4. Judge Bates First Ordered Trump to Re-Instate DACA Back in April. On Friday, He Repeated That Ending DACA Would Be ‘Illegal’

GettyPro-DACA protesters in March 2018


In April this year, Judge Bates first heard the argument against DACA.

The case was brought by the NAACP, Princeton University, and Microsoft. You can read their filing here.

In April, Judge Bates ruled that ending DACA would be unlawful. But he told the administration to prepare a memo setting out its legal basis for ending the program. On Friday, he ruled that the memo had failed to present new information, and that it was not convincing. He ruled, therefore, that it would be illegal for DACA to be ended.
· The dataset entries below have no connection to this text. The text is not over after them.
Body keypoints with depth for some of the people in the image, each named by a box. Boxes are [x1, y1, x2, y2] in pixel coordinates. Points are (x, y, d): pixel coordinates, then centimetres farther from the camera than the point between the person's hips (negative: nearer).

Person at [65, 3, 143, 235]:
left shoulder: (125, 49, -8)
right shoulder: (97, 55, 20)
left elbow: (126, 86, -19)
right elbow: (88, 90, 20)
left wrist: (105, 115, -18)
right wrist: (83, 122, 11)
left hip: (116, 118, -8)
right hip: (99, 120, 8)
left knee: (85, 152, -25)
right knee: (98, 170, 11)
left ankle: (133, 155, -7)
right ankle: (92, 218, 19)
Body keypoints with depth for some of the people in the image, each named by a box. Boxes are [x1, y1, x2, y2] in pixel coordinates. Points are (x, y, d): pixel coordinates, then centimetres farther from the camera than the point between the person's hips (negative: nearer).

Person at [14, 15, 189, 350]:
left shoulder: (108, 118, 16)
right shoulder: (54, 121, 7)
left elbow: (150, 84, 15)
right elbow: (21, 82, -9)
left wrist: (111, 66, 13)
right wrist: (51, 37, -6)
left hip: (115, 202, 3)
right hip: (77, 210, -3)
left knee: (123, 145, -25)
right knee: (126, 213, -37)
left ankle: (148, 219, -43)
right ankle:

5. Bates, a Vietnam Vet, Was Appointed to the District Court by President George W Bush. He Is Married With Three Children

Bates is the senior judge on the federal district court in Washington, D.C. He was appointed to that court in December 2001, by then-president George W Bush.

Bates was born in Elizabeth, New Jersey in 1946. He graduated from Wesleyan University in 1968 and got his law degree from the University of Maryland in 1976.

He served in the US Army from 1968 to 1971. During that time, he did a tour in Vietnam.

Bates is married to Carol Ann Rhees, a former lawyer. They lives in Bethesda, Maryland, and have three children.